Azure Canada Central's physical infrastructure sits in the Toronto area. CloudFront's nearest point of presence is its Toronto edge. The scanners are not choosing Toronto. The geographic concentration is an artefact of infrastructure proximity, not targeting.

Scanning behaviour#

The dashboard records timing data for each probe source. Two distinct patterns are visible in the Toronto cluster.

The top source, 20.48.232.178, was active across a fifteen-day window from late March to early April, probing 223 distinct paths at roughly one request every ten minutes. A slow, methodical sweep that stays under most rate-limiting thresholds.

At the other extreme, 20.220.210.206 compressed 249 requests across 83 unique paths into 97 seconds: roughly 2.6 requests per second. A fast, noisy pass that finishes before anyone can respond.

Different approaches, same assumption: there are always more hostnames to try.

What they are looking for#

The dashboard also records the paths each source requested. The top path across the entire Toronto cluster is /wp-content/plugins/hellopress/wp_filemanager.php. Others include /wp-admin/alfa.php, /wp-admin/css/bolt.php, /wp-content/radio.php, and /wp-content/plugins/pwnd/as.php.

These are not probes for known software vulnerabilities. "HelloPress" is not a legitimate WordPress plugin with a security flaw. It is a malicious plugin(opens in a new tab) planted by attackers on already-compromised installations, providing a file manager web shell. /wp-admin/alfa.php checks for Alfa Shell(opens in a new tab), a PHP web shell created by a group known as ALFA TEaM. The remaining paths are common filenames used to disguise web shells inside WordPress directory structures.

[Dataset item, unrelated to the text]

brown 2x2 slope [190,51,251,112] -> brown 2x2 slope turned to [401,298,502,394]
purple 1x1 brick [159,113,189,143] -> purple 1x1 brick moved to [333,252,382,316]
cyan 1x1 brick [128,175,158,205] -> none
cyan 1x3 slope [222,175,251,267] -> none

The scanners are not trying to break in. They are checking whether someone already broke in and left a web shell(opens in a new tab) behind. This is scavenging, not hunting.

Why Azure#

Several of the probe sources in the dashboard data were active for only hours or days before disappearing. The pattern is straightforward: provision a virtual machine, run a sweep across a target list, discard the instance. Cloud platforms with free tiers and low-friction sign-up make this cheap and repeatable.

This is not unique to Azure. GreyNoise documented a coordinated scanning campaign(opens in a new tab) in May 2025 where 251 Amazon AWS IPs, all geolocated to Japan, collectively probed 75 distinct vulnerability categories in a single day. The IPs showed no activity before or after: temporary infrastructure, provisioned for a single operation and then abandoned.

The pattern in my data looks similar in shape if not in scale. A cluster of cloud-hosted IPs, concentrated in one region, scanning methodically for web shells and known exploit paths. Canada Central also offers low-latency routing to North America. The provider and region vary. The economics do not.

What this means for the dashboard#

Nothing, practically. The site is a static export served from S3. Every one of these probes returns a 403 or 404. The scanners will cycle through their target lists, receive nothing useful, and move on.

But the Toronto anomaly illustrates what the geographic distribution on the security dashboard actually represents. The edge location chart does not show where attackers are. It shows where cloud providers have data centres, and where those data centres sit relative to CloudFront's points of presence. The Toronto bar is not a threat indicator. It is a map of Azure's Canadian infrastructure and its proximity to AWS, reflected through CDN routing.